Evet, müracaatlar bitti. Milletvekili aday değerlendirme ve tespit komisyonumuz kılı kırk yaran çalışmalarını kuyumcu titizliğiyle sürdürüyor. Bu hafta içinde milletvekili listemiz netleşir. 7 Nisan’da da aday listemizi YSK’ya teslim edeceğiz. Bizim nezdimizde aday adaylığı müracaatında bulunan her kardeşimiz değerlidir. Aday olsunlar, olmasınlar birlikte çalışma kararındayız. Partimize yönelik ilgi sevindiricidir. Bakalım zillet ittifakı nasıl bir kargaşa yaşayacak. Çünkü Cumhurbaşkanı adayı üzerinde kavgaya tutuşanların liste savaşları mukadderdir.

“Geleceğimizi emniyete almalıyız”

14 Mayıs seçimleri bir bakıma depremin gölgesi altında yapılacak. Aynı şekilde projeler yarışacak, güven veren, tecrübe sahibi, sorunları çözme iradesi gösteren ve bunu da birikimiyle ispat eden her kimse milletin teveccühüne ve tercihine layık olacak. Bu kapsamda sizin düşüncelerinizi öğrenebilir miyiz?

Türkiye çok kritik bir süreçte, aynı zamanda çok kırılgan bir dönemdedir. Deprem yeni bir siyasi muhasebeyi gerektirmiştir. Doğal olanı da budur. Acılarımız ortada duruyorken daha önceki seçim kampanya dönemlerinde olduğu gibi davranamazdık. Daha sakin, daha soğukkanlı bir siyasi süreci hep birlikte icra etmek zorundayız. Mesela seçim müziği kullanmıyoruz. Açık hava toplantıları yapmıyoruz. Birebir temas halindeyiz.

Depremden etkilenen illerimizle birlikte depremzede vatandaşlarımızın ağırlıklı olarak yaşadığı illerimizde “Bereket Sofrasında Gönül Birliği” temasıyla iftar programları düzenliyoruz. Başkanlık Divanı üyelerimiz bu iftar programlarına katılıyor ve partimizi temsil ediyorlar. Çalışmalarımızı Türkiye’nin yeniden inşa gayesine odaklandırdık. Geleceğimizi emniyete almalıyız.
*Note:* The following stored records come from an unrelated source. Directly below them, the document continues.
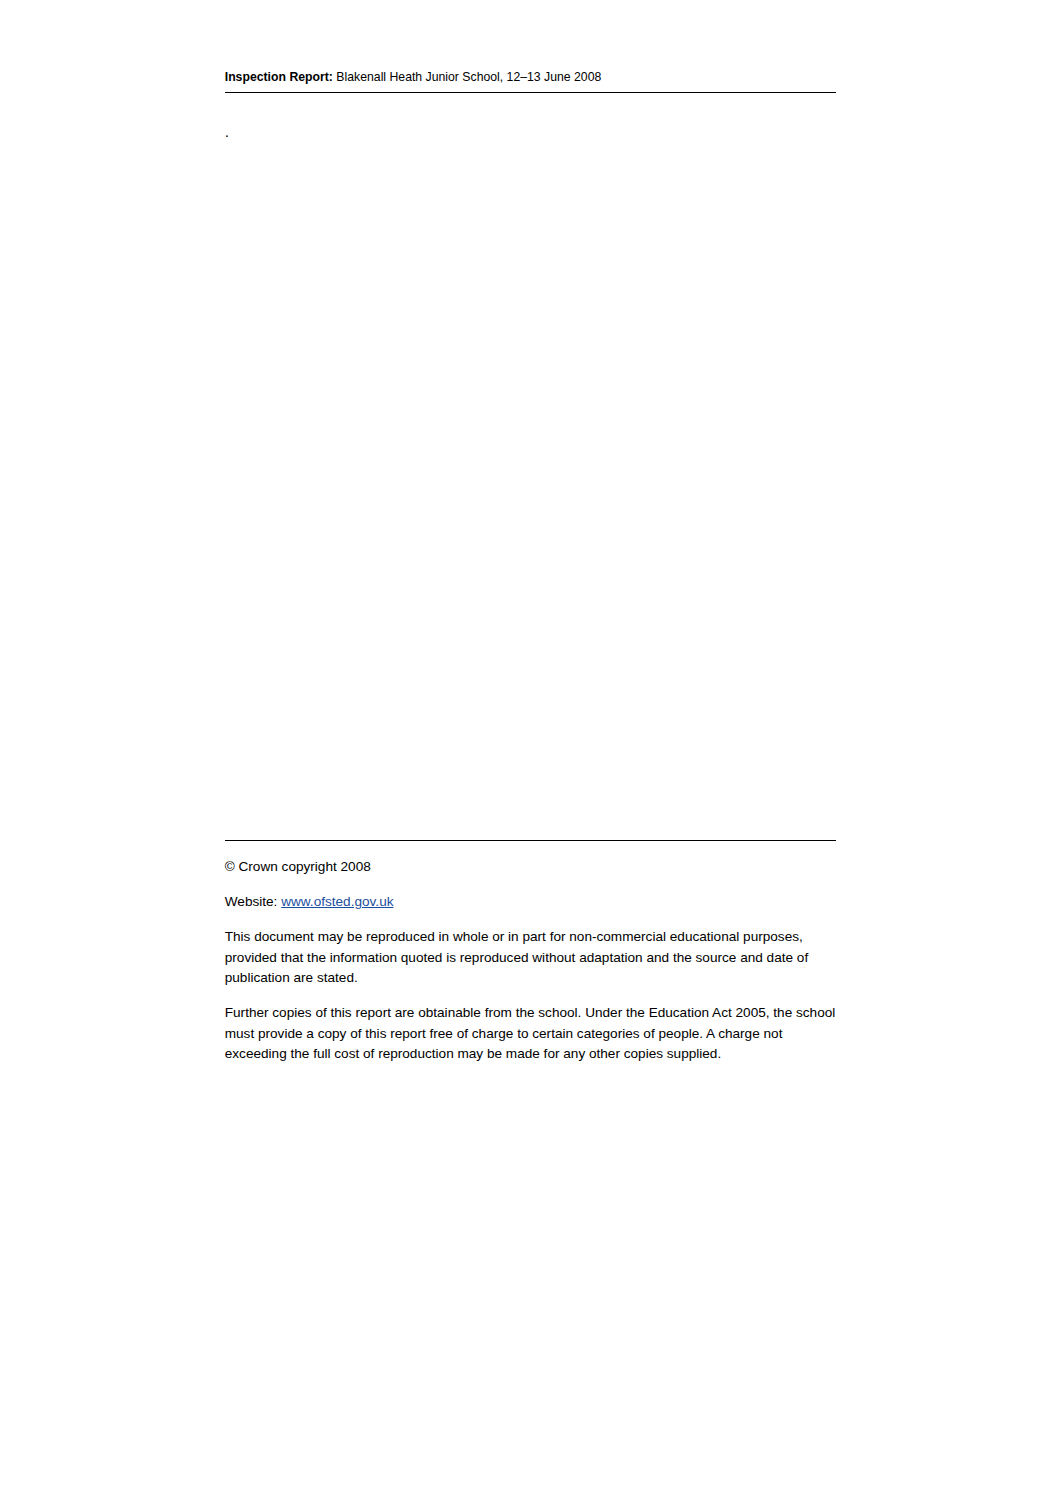Inspection Report: Blakenall Heath Junior School, 12–13 June 2008
.
© Crown copyright 2008
Website: www.ofsted.gov.uk
This document may be reproduced in whole or in part for non-commercial educational purposes, provided that the information quoted is reproduced without adaptation and the source and date of publication are stated.
Further copies of this report are obtainable from the school. Under the Education Act 2005, the school must provide a copy of this report free of charge to certain categories of people. A charge not exceeding the full cost of reproduction may be made for any other copies supplied.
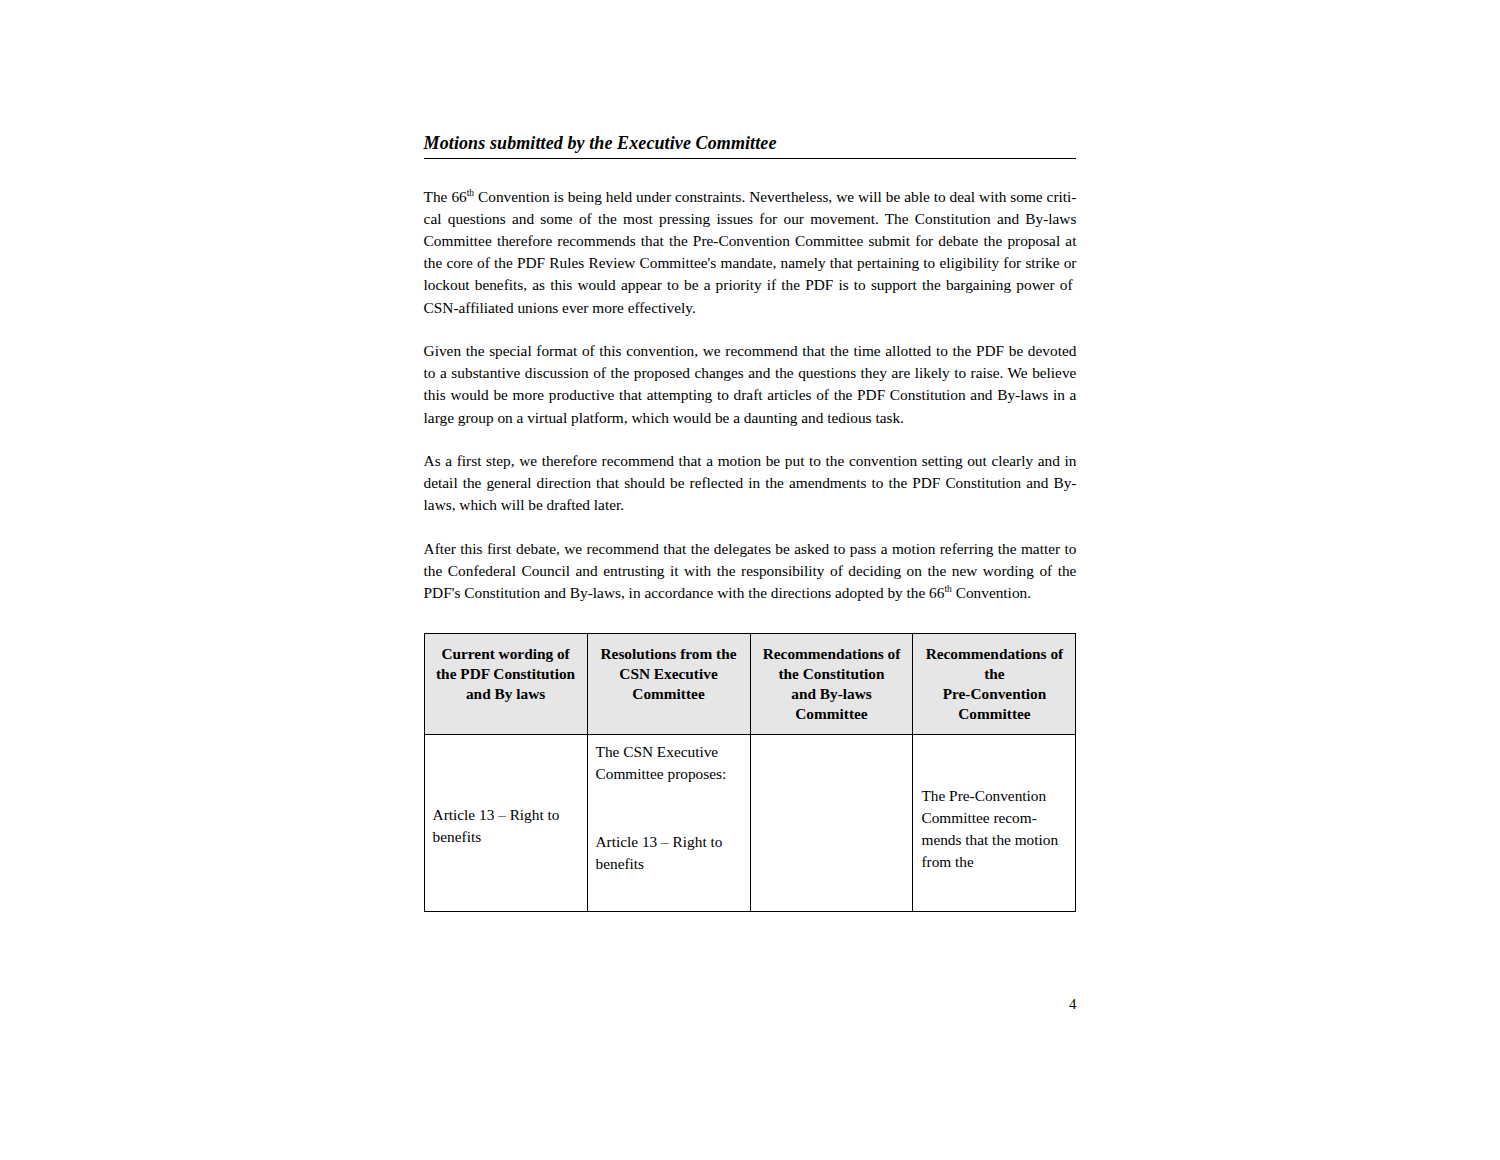Motions submitted by the Executive Committee
The 66th Convention is being held under constraints. Nevertheless, we will be able to deal with some critical questions and some of the most pressing issues for our movement. The Constitution and By-laws Committee therefore recommends that the Pre-Convention Committee submit for debate the proposal at the core of the PDF Rules Review Committee's mandate, namely that pertaining to eligibility for strike or lockout benefits, as this would appear to be a priority if the PDF is to support the bargaining power of CSN-affiliated unions ever more effectively.
Given the special format of this convention, we recommend that the time allotted to the PDF be devoted to a substantive discussion of the proposed changes and the questions they are likely to raise. We believe this would be more productive that attempting to draft articles of the PDF Constitution and By-laws in a large group on a virtual platform, which would be a daunting and tedious task.
As a first step, we therefore recommend that a motion be put to the convention setting out clearly and in detail the general direction that should be reflected in the amendments to the PDF Constitution and By-laws, which will be drafted later.
After this first debate, we recommend that the delegates be asked to pass a motion referring the matter to the Confederal Council and entrusting it with the responsibility of deciding on the new wording of the PDF's Constitution and By-laws, in accordance with the directions adopted by the 66th Convention.
| Current wording of the PDF Constitution and By laws | Resolutions from the CSN Executive Committee | Recommendations of the Constitution and By-laws Committee | Recommendations of the Pre-Convention Committee |
| --- | --- | --- | --- |
| Article 13 – Right to benefits | The CSN Executive Committee proposes: Article 13 – Right to benefits | | The Pre-Convention Committee recommends that the motion from the |
4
Vatandaşlarımız huzur ve güvenlik içinde hayatlarını sürdürmeli.

Kendi içinde kavgalı, hizip yumağına dönmüş, hiçbir hikayesi ve deneyimi olmayan acemilere ülkemizin geleceği emanet edilemez. Terör örgütleriyle yol yürüyenlere Türkiye bırakılamaz. Bir gözü Kandil’e, diğeriyle de Pensilvanya’ya bakanlar milletten Osmanlı şamarını yiyeceklerdir. Ülkemizin yaslı döneminde koltuk kavgasına tutuşanlara, oturdukları masayı kumar ve noter masası olarak tanımlayanlara güven duyulamaz. FETÖ ve PKK’nın aşısıyla siyaset yapanlara millet itibar eder mi? Bunların tek derdi yemek, içmek, safa sürmek. Acımızı bilmezler, derdimize ortak olmazlar, sevincimizi hazmedemezler, başarımızı çekemezler, rant paylaşımı için gözlerini karartırlar. Bunlara boşuna zillet demiyoruz.

“Çok komik, çok trajik”

Bir masa etrafında toplanıp kriz ve kaos çıkaranlar, birbirine tuzak kuranlar ülke falan yönetemez. Allah muhafaza böyle bir yetki alsalar Türkiye’yi bir ayda batırırlar. Sayın Kılıçdaroğlu’nun bırakınız bir konut yapmasını, önünü görecek, adım atacak, ayakta duracak, sözünü geçirecek, irade gösterecek ne mecali ne de müktesebatı var. İYİ Parti Başkanı şimdiden havaya girmiş, Sayın Kılıçdaroğlu’nu Sayın Cumhurbaşkanım diye karşılıyor. Çok komik, çok trajik. Kendisini darı ambarında görüyor, hayallere dalmış, şuur kaybına uğramış. Partisinin Ankara temayül yoklamasında şiddet ve kavga sahneleri iyi kostümü giymiş olanların gerçek içyüzünü deşifre ediyor.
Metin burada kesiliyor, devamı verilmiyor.